* _Exercise objective_
Present every line of the rows below as a single numbered list, omitting any blank lines.

* _Record excerpts_
--- BEGIN ---

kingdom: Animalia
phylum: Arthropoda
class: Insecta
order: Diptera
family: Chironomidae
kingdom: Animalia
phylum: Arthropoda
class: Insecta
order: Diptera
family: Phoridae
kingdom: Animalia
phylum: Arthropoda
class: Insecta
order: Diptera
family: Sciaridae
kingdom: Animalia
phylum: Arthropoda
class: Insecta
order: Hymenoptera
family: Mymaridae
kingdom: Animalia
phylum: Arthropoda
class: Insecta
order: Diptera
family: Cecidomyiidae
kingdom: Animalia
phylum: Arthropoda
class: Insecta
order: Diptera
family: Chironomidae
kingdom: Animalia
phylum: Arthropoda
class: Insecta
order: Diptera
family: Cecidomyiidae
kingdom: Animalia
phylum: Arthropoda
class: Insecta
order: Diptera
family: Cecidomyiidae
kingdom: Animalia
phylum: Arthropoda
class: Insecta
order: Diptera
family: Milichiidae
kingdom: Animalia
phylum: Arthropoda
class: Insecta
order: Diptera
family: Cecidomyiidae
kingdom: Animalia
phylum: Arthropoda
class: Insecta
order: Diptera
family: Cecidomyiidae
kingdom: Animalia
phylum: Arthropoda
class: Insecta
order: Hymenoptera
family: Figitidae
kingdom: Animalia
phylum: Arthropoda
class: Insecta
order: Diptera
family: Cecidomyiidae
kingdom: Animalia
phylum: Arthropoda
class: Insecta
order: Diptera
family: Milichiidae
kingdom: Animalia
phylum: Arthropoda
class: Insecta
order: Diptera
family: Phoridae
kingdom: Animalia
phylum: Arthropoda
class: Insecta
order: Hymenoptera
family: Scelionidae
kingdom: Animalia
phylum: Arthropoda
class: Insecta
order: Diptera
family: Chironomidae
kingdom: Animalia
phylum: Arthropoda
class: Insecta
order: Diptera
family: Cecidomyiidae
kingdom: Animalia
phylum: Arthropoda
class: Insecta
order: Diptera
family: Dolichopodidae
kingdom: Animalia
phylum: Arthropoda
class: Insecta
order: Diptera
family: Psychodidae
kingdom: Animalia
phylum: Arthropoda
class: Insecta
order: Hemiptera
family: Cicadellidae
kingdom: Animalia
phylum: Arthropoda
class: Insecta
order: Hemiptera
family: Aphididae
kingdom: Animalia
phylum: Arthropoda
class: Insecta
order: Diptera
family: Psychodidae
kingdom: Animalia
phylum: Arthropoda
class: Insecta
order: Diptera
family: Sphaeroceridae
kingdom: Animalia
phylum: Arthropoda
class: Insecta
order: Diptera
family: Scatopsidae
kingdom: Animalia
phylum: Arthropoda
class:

--- END ---

* _Result for this task_
1. kingdom: Animalia
2. phylum: Arthropoda
3. class: Insecta
4. order: Diptera
5. family: Chironomidae
6. kingdom: Animalia
7. phylum: Arthropoda
8. class: Insecta
9. order: Diptera
10. family: Phoridae
11. kingdom: Animalia
12. phylum: Arthropoda
13. class: Insecta
14. order: Diptera
15. family: Sciaridae
16. kingdom: Animalia
17. phylum: Arthropoda
18. class: Insecta
19. order: Hymenoptera
20. family: Mymaridae
21. kingdom: Animalia
22. phylum: Arthropoda
23. class: Insecta
24. order: Diptera
25. family: Cecidomyiidae
26. kingdom: Animalia
27. phylum: Arthropoda
28. class: Insecta
29. order: Diptera
30. family: Chironomidae
31. kingdom: Animalia
32. phylum: Arthropoda
33. class: Insecta
34. order: Diptera
35. family: Cecidomyiidae
36. kingdom: Animalia
37. phylum: Arthropoda
38. class: Insecta
39. order: Diptera
40. family: Cecidomyiidae
41. kingdom: Animalia
42. phylum: Arthropoda
43. class: Insecta
44. order: Diptera
45. family: Milichiidae
46. kingdom: Animalia
47. phylum: Arthropoda
48. class: Insecta
49. order: Diptera
50. family: Cecidomyiidae
51. kingdom: Animalia
52. phylum: Arthropoda
53. class: Insecta
54. order: Diptera
55. family: Cecidomyiidae
56. kingdom: Animalia
57. phylum: Arthropoda
58. class: Insecta
59. order: Hymenoptera
60. family: Figitidae
61. kingdom: Animalia
62. phylum: Arthropoda
63. class: Insecta
64. order: Diptera
65. family: Cecidomyiidae
66. kingdom: Animalia
67. phylum: Arthropoda
68. class: Insecta
69. order: Diptera
70. family: Milichiidae
71. kingdom: Animalia
72. phylum: Arthropoda
73. class: Insecta
74. order: Diptera
75. family: Phoridae
76. kingdom: Animalia
77. phylum: Arthropoda
78. class: Insecta
79. order: Hymenoptera
80. family: Scelionidae
81. kingdom: Animalia
82. phylum: Arthropoda
83. class: Insecta
84. order: Diptera
85. family: Chironomidae
86. kingdom: Animalia
87. phylum: Arthropoda
88. class: Insecta
89. order: Diptera
90. family: Cecidomyiidae
91. kingdom: Animalia
92. phylum: Arthropoda
93. class: Insecta
94. order: Diptera
95. family: Dolichopodidae
96. kingdom: Animalia
97. phylum: Arthropoda
98. class: Insecta
99. order: Diptera
100. family: Psychodidae
101. kingdom: Animalia
102. phylum: Arthropoda
103. class: Insecta
104. order: Hemiptera
105. family: Cicadellidae
106. kingdom: Animalia
107. phylum: Arthropoda
108. class: Insecta
109. order: Hemiptera
110. family: Aphididae
111. kingdom: Animalia
112. phylum: Arthropoda
113. class: Insecta
114. order: Diptera
115. family: Psychodidae
116. kingdom: Animalia
117. phylum: Arthropoda
118. class: Insecta
119. order: Diptera
120. family: Sphaeroceridae
121. kingdom: Animalia
122. phylum: Arthropoda
123. class: Insecta
124. order: Diptera
125. family: Scatopsidae
126. kingdom: Animalia
127. phylum: Arthropoda
128. class:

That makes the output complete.